Exeter sighed again and crossed his legs. "I was on another world, which we call Nextdoor. It's a sort of reflection of Earth—very like in some ways, very different in others. The animal life's different, the geography's different, but the sun's the same, the stars are the same. The people are indistinguishable from Europeans, everything from Italians to Swedes."
He paused to study Stringer's reaction. "See? You can't possibly believe I'm not raving or spinning a cuffer."
"It sounds like Jules Verne," the surgeon admitted. "How did you get to Elfinland?"
"I went to Stonehenge, took all my clothes off, and performed a sacred dance." Exeter pulled a shamefaced smile. "You sure you want to hear any more?"
"Oh, absolutely! Why Stonehenge?"
"It's what we—what they call a node. They're sort of naturally holy places. There are lots of them, and they often have churches or old ruins on them or standing stones. You know that creepy feeling you get in old buildings? That's what they call virtuality, and it means you're sensing a node. If you know a suitable key—that's the dance and chant—then a node can act as a portal. Somehow the nodes on this world connect with nodes on Nextdoor or one of the other worlds. People have been going and coming for hundreds . . . probably thousands, of years. You have to know the ritual, though."
Smedley wondered how Exeter had managed to dance with a broken leg, but Stringer did not seem to have thought of that. He was nodding as if he could almost believe—or was he just humoring the maniac?
"How do they work, though?"
"I don't know, sir, I really haven't the foggiest. The best explanation I ever got was from a man named Rawlinson, but it was mostly just wordplay. Let's see if I can remember how he put it. It was about a year ago . . . . I'd been on Nextdoor for two years by then, and I'd finally met up with . . . call them strangers—other visitors, like me—people who understand all this. Some of them have been back and forth lots of times. They call themselves the Service.

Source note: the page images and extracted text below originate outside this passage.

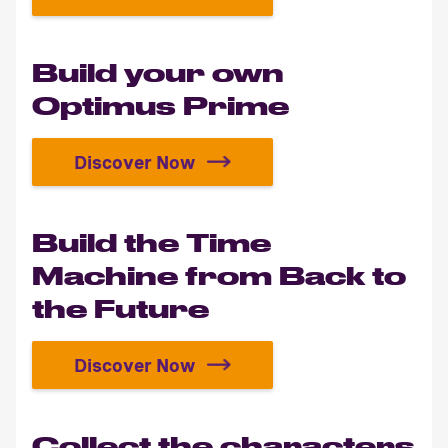
Build the legendary 1967 Eleanor
Build your own
Optimus Prime
Discover Now
Build your own Optimus Prime
Build the Time
Machine from Back to
the Future
Discover Now
Build the Time Machine from Back 
Collect the characters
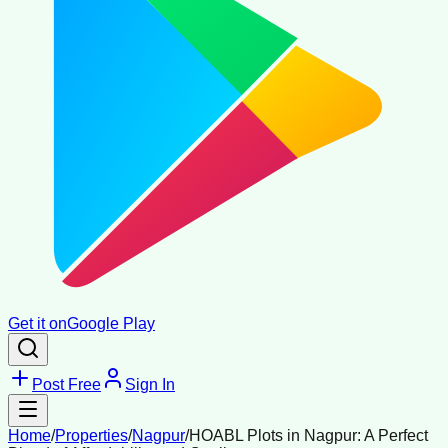
Get it on
Google Play
Post Free
Sign In
Home
/
Properties
/
Nagpur
/
HOABL Plots in Nagpur: A Perfect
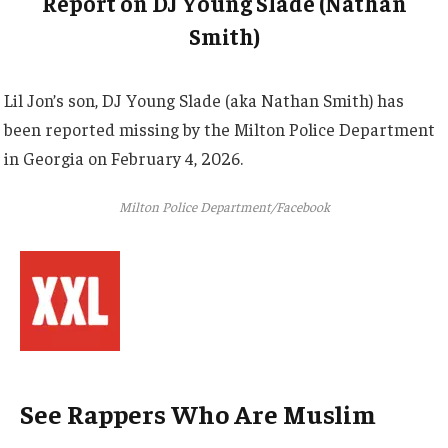
Report on DJ Young Slade (Nathan
Smith)
Lil Jon’s son, DJ Young Slade (aka Nathan Smith) has
been reported missing by the Milton Police Department
in Georgia on February 4, 2026.
Milton Police Department/Facebook
See Rappers Who Are Muslim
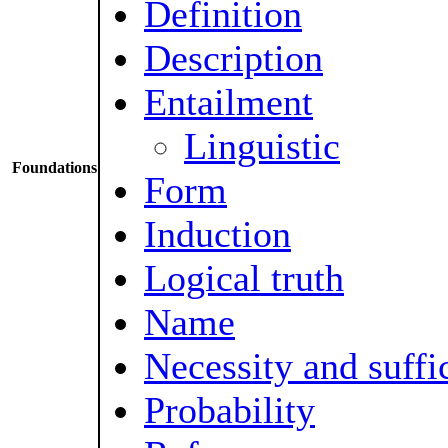
Definition
Description
Entailment
Linguistic
Foundations
Form
Induction
Logical truth
Name
Necessity and suffi
Probability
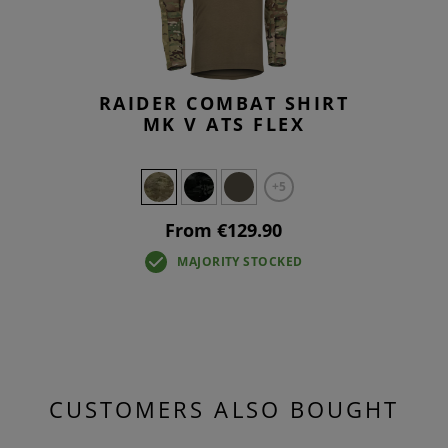
RAIDER COMBAT SHIRT
MK V ATS FLEX
+5
From €129.90
MAJORITY STOCKED
CUSTOMERS ALSO BOUGHT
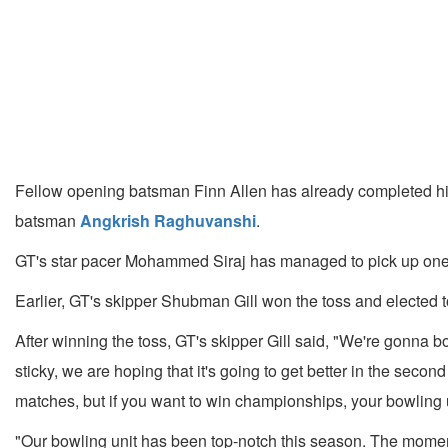
Fellow opening batsman Finn Allen has already completed his
batsman
Angkrish Raghuvanshi
.
GT's star pacer Mohammed Siraj has managed to pick up one wi
Earlier, GT's skipper Shubman Gill won the toss and elected to
After winning the toss, GT's skipper Gill said, "We're gonna bowl 
sticky, we are hoping that it's going to get better in the secon
matches, but if you want to win championships, your bowling unit
"Our bowling unit has been top-notch this season. The momentu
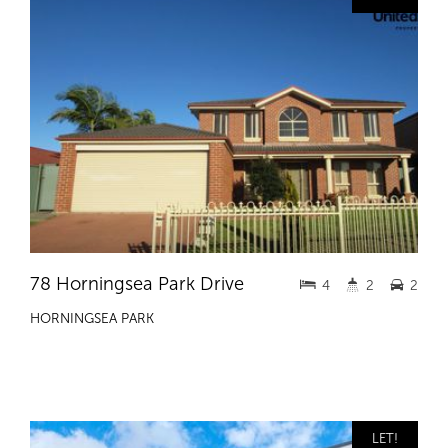
78 Horningsea Park Drive
4
2
2
HORNINGSEA PARK
LET!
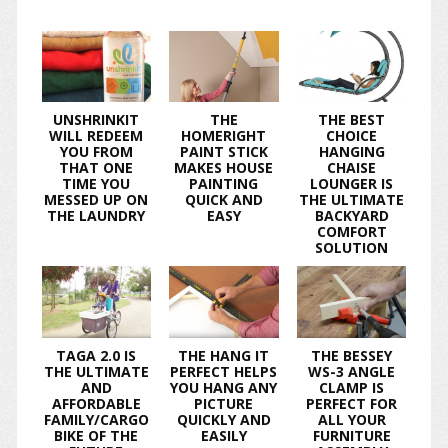
UNSHRINKIT
THE
THE BEST
WILL REDEEM
HOMERIGHT
CHOICE
YOU FROM
PAINT STICK
HANGING
THAT ONE
MAKES HOUSE
CHAISE
TIME YOU
PAINTING
LOUNGER IS
MESSED UP ON
QUICK AND
THE ULTIMATE
THE LAUNDRY
EASY
BACKYARD
COMFORT
SOLUTION
TAGA 2.0 IS
THE HANG IT
THE BESSEY
THE ULTIMATE
PERFECT HELPS
WS-3 ANGLE
AND
YOU HANG ANY
CLAMP IS
AFFORDABLE
PICTURE
PERFECT FOR
FAMILY/CARGO
QUICKLY AND
ALL YOUR
BIKE OF THE
EASILY
FURNITURE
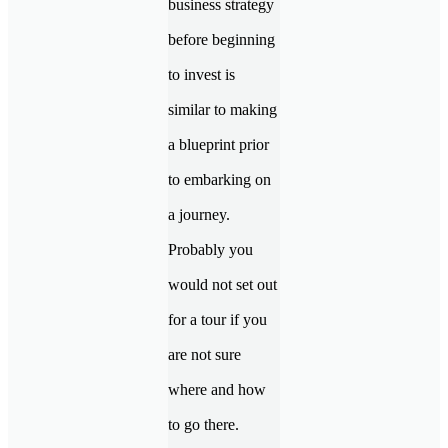
business strategy
before beginning
to invest is
similar to making
a blueprint prior
to embarking on
a journey.
Probably you
would not set out
for a tour if you
are not sure
where and how
to go there.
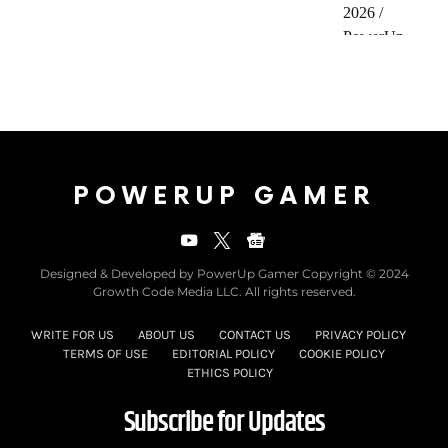
POWERUP GAMER
Designed & Developed by PowerUp Gamer Copyright © 2024
Growth Code Media LLC. All rights reserved.
WRITE FOR US
ABOUT US
CONTACT US
PRIVACY POLICY
TERMS OF USE
EDITORIAL POLICY
COOKIE POLICY
ETHICS POLICY
Subscribe for Updates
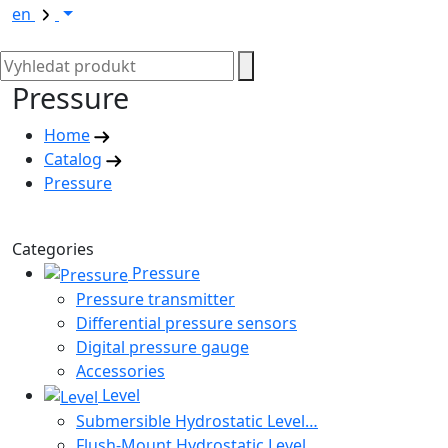
en
Pressure
Home
Catalog
Pressure
Categories
Pressure
Pressure transmitter
Differential pressure sensors
Digital pressure gauge
Accessories
Level
Submersible Hydrostatic Level…
Flush-Mount Hydrostatic Level…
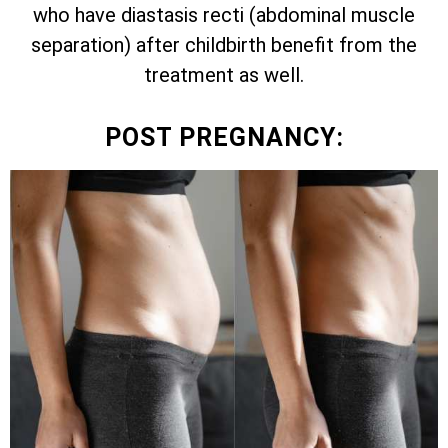
who have diastasis recti (abdominal muscle
separation) after childbirth benefit from the
treatment as well.
POST PREGNANCY:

"The Service have a station—much like a Government station in the colonies somewhere. In fact, it's not unlike Nyagatha, where I was born, in Kenya. Prof Rawlinson's made a study of the crossing-over business and come up with some theories . . . ."
Exeter had always carried conviction. As he continued to talk, Smedley found himself caught up in what had to be the strangest story he had ever heard, and somehow he found himself slipping into unwilling belief.